Discovery launch date setNASA has
set the date for the launch of the Space Shuttle Discovery to July first. This was over some noteworthy objections:
"... many people spoke their minds on a variety of issues. And near the close of the meeting, about 25 senior managers were asked whether they were "go" or "no go" for launch.
All but two of the managers agreed that the shuttle was ready for flight. The two dissenters were NASA's chief engineer, Chris Scolese, and the head of NASA's office of safety and mission assurance, Bryan O'Connor."
This sort of thing is going to happen for all the remaining Shuttle launches. The bottom line is that it is a bad design. The design decision, made back in the 1970s, to re-use the main engines on multiple launches forced multiple design parameters. First, it forced the side-by-side configuration of orbiter and tank. This meant that the cross-sectional area of the launch system was effectively doubled, and forced a highly energetic fuel (hydrogen) instead of the more compact RP-1 (kerosene). That forced the dimensions of the tank, and also forced the requirements for the Spray-On Foam Insulation, which has caused so many problems. The hydrogen-burning engine doesn't have a high enough sea-level thrust to launch the rocket by itself, so that forced the addition of the solid-fuel boosters, which have caused their own problems. The one bad decision to re-use the main engines formed a cascade of problems, which continue to this day and which will not go away.
Mike Griffin okayed the launch date over the objections of the chief engineer and the saftey officer, because he knows that he can't allow the schedule to slip too far.

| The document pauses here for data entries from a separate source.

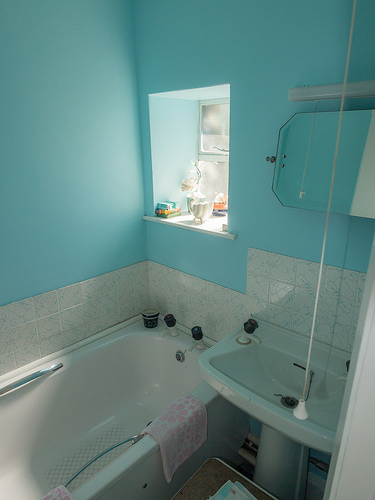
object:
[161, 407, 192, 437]
flowers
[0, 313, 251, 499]
bathtub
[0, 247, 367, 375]
tile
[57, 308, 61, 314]
swirls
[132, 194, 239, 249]
shelving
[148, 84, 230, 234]
window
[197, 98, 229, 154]
mirror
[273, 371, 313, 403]
chain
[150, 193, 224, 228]
shampoos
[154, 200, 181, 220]
toys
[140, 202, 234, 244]
sill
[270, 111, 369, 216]
cabinet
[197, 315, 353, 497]
sink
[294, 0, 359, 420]
cord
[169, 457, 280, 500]
floor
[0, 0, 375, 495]
wall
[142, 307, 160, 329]
cup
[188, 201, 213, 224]
bowl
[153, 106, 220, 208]
hole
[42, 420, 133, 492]
ledge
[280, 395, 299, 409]
drain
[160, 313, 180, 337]
faucet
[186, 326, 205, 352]
faucet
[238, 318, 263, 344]
faucet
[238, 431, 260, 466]
vent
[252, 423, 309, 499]
pedestal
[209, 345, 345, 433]
basin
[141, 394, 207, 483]
towel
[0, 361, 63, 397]
handle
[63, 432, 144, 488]
handle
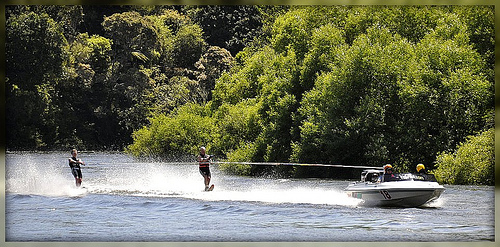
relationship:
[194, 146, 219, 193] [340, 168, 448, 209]
people holding boat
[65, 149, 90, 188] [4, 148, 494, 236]
guy in water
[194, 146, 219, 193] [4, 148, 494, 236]
people in water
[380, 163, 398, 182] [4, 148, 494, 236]
people in water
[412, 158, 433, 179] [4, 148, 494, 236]
person in water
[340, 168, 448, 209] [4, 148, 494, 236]
boat in water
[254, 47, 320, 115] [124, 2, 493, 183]
leaves on tree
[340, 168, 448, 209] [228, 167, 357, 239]
boat in water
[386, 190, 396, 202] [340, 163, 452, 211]
number in boat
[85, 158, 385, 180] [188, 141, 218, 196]
rope pulling skiers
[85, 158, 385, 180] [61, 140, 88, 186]
rope pulling skiers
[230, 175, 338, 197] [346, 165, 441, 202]
wake behind boat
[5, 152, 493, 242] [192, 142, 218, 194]
wake splashing behind skier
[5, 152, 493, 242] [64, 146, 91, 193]
wake splashing behind skier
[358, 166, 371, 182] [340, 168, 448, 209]
motor on back of boat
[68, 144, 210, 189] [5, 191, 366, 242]
people out on water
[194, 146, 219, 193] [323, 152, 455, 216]
people are pulled by boat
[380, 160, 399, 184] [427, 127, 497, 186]
people close to tree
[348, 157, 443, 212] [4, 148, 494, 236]
boat in water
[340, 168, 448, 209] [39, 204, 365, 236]
boat in water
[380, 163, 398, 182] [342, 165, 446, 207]
people on boat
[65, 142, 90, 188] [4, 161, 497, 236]
guy on water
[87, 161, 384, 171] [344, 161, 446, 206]
rope from boat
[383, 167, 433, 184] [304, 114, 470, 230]
windshield on boat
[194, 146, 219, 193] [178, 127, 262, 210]
people riding skis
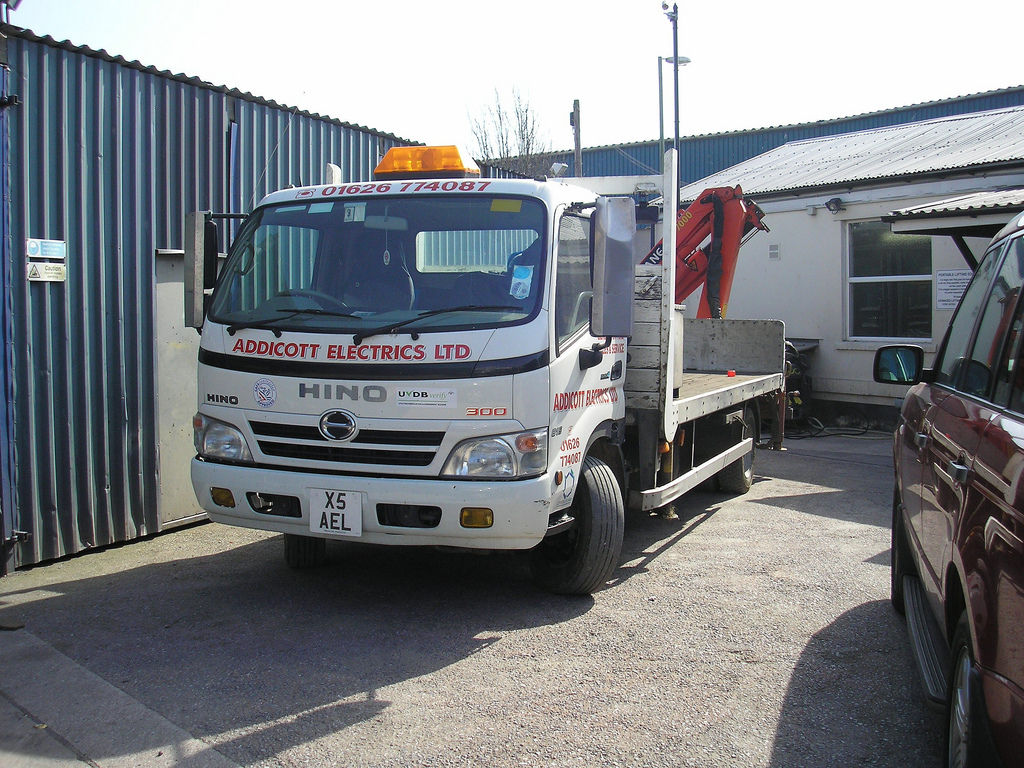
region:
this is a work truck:
[114, 63, 947, 765]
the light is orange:
[359, 136, 467, 223]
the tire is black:
[523, 487, 713, 627]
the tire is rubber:
[476, 435, 692, 610]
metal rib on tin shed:
[16, 33, 42, 562]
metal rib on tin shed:
[33, 39, 60, 562]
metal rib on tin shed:
[52, 46, 82, 552]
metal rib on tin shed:
[74, 58, 98, 548]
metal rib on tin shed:
[89, 52, 113, 544]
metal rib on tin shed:
[106, 58, 135, 542]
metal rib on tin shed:
[160, 74, 173, 251]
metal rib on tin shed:
[172, 80, 185, 248]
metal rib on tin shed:
[185, 79, 201, 210]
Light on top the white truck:
[334, 124, 541, 197]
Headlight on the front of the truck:
[166, 400, 556, 499]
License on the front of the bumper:
[270, 473, 379, 569]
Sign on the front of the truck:
[228, 325, 478, 380]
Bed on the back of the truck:
[557, 173, 818, 554]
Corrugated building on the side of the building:
[23, 37, 463, 620]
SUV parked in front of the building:
[854, 177, 1022, 751]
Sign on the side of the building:
[13, 220, 96, 328]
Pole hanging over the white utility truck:
[623, 4, 715, 186]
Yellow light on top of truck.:
[349, 121, 515, 230]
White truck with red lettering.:
[124, 122, 687, 625]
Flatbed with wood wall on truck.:
[528, 129, 801, 547]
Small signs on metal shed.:
[8, 194, 104, 356]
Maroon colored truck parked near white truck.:
[833, 181, 1018, 754]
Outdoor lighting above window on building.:
[789, 175, 885, 251]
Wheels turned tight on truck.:
[131, 374, 654, 637]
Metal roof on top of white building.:
[691, 91, 1021, 199]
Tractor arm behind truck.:
[626, 172, 776, 350]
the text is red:
[218, 322, 487, 376]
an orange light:
[373, 121, 490, 183]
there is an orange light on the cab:
[350, 124, 509, 185]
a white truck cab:
[151, 116, 731, 708]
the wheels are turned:
[223, 459, 720, 653]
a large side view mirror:
[591, 171, 664, 367]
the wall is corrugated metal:
[12, 26, 518, 618]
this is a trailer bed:
[623, 171, 813, 548]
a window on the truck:
[532, 206, 619, 355]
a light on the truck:
[342, 118, 523, 223]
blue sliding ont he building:
[49, 104, 189, 343]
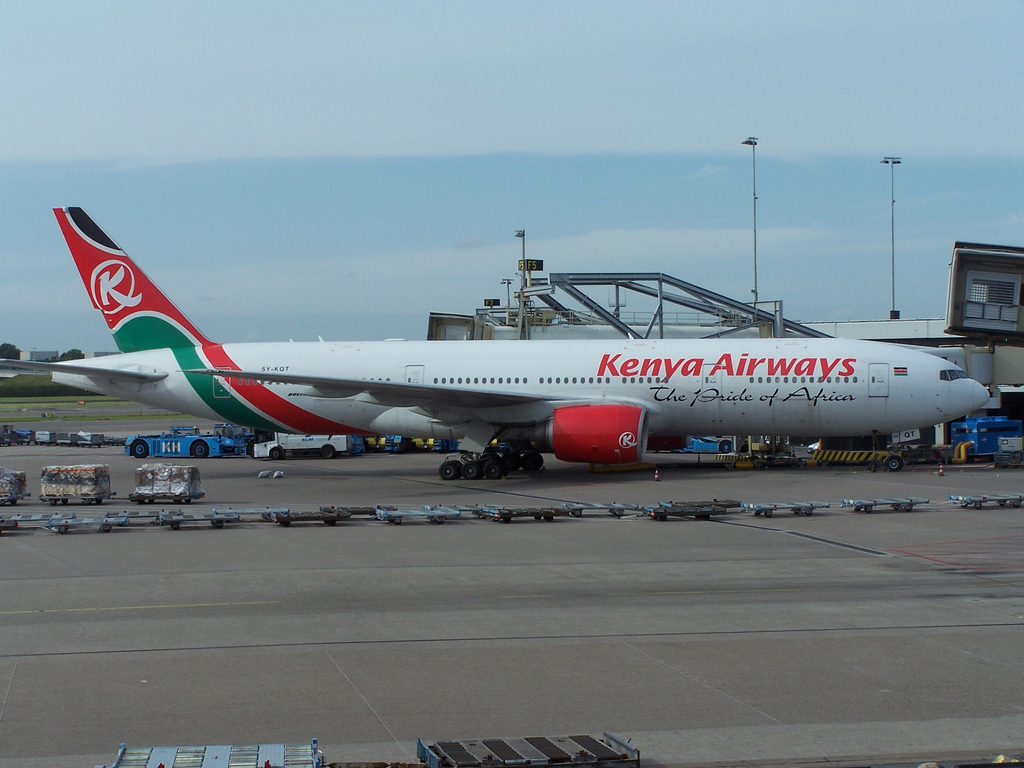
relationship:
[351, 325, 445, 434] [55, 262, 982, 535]
sidedoor on airplane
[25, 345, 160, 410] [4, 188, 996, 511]
wing on plane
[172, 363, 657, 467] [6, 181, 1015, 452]
wing on plane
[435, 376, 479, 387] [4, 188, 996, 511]
window on plane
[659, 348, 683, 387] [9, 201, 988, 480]
letter on plane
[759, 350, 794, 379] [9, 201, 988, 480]
letter on plane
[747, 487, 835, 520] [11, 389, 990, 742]
trailer on tarmac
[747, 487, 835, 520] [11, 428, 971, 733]
trailer on tarmac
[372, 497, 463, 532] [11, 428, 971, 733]
trailer on tarmac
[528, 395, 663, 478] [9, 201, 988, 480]
engine on a plane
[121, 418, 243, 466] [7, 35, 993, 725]
tractor at the airport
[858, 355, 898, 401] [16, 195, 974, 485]
door on a airplane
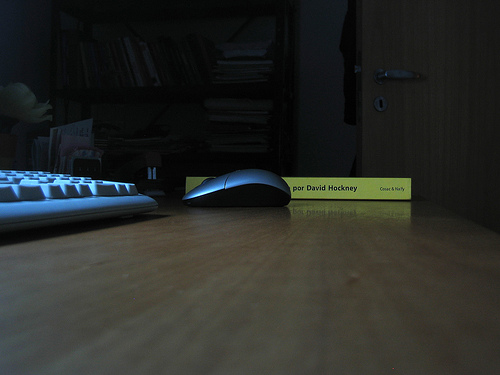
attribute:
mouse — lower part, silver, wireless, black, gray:
[194, 175, 303, 211]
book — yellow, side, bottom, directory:
[151, 176, 421, 200]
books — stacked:
[72, 31, 273, 159]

"I don't want to get us into a situation whereby being more cautious than I think technically necessary today, we end up having to execute six flights in the last year," he said. "That's not smart. I'm willing as administrator . . . to take some programmatic risk now -- and you'll notice I did not say crew risk -- in order to prevent an excessive buildup of programmatic risk later on. This is, in fact, what you pay me to do."
He's got a schedule to keep. The problem for him is that he has a limited amount of time before the retirement of the Shuttle fleet in 2010. There are 16 more launches necessary to complete the International Space Station, plus possibly two more flights to the ISS, as well as a possible final Hubble servicing mission. Between July of this year and the end of December 2010, there are 54 months remaining. For the 18 missions remaining after the July launch, that is one mission every three months, four missions a year. Some years will have to have five missions, just to allow time for other missions to have some schedule slack.
Can NASA do five shuttle missions in a year? Well, during the 1989 - 1990 period NASA launched 11 flights with only three shuttles (Columbia was gone and Endeavour had not yet been delivered), so it is possible for NASA to do it. However, Discovery and Atlantis are now both 16 or 17 years older since that time, and Endeavour is 15 years old. And NASA is still stuck with the fundamental problems stemming from bad initial design decisions.
Update: Mark Whittington is right, the only way the Shuttle can be made safe is if it never flies again.
And I have stated before that I think that there will be at least one more shuttle loss. It's a risk, yes, and for those whose lives are involved it is a risk they deem worthy to take. It is a risk I would take myself if I had the chance.
Another Shuttle loss would be tragic for the families of those immediately involved. For NASA however, that would likely be the catalyst to fundamentally change the way that the agency operates. NASA has to get away from being a one-stop shop for access to space. Instead of developing and building and launching everything and everyone, NASA has to concentrate on that second A in its name.
NASA has to become an administration along the model of the FAA or the FCC. If any company or government agency wants to launch a spacecraft, they should turn to the private sector to supply that launch service. NASA could help by doing things such as certifying a model of space vehicle the way the FAA certifies planes; such a certification would enable lower insurance costs. NASA could be enabling the construction and certification of spaceports, by gathering all the requirements from agencies such at the EPA and FAA and ensuring that a spaceport complies with those requirements. Eventually NASA would be responsible for some sort of space traffic control as well. NASA could also be responsible for administrating the prize initiatives, modeled after the X-Prize and the Centennial Challenges program.
Getting NASA out of satellite construction, launch, and operation and out of passenger launch will be the only sure way of getting the Vision for Space Exploration initiative implemented. That will force NASA to cut down perhaps 90% of its workforce - a workforce that has thousands of individuals quite capable of putting together their own private space companies. And it is the existing private space firms and all the new ones that would be formed following a downsizing at NASA which would do the bulk of the work in space to achieve the VSE.
Instead of doing this much needed step though, NASA will just keep forging along using the Shuttles to try to complete the ISS before the end of 2010. If they cut down on the number of remaining flights, then they might get lucky and not lose a Shuttle. If they muddle it through without managing to lose another Shuttle, then the much-needed changes at the agency will be further delayed - but NASA will still need to change. As we approach 2010, the need for change at NASA will become more and more evident, hopefully before 2010 and before another Shuttle is lost.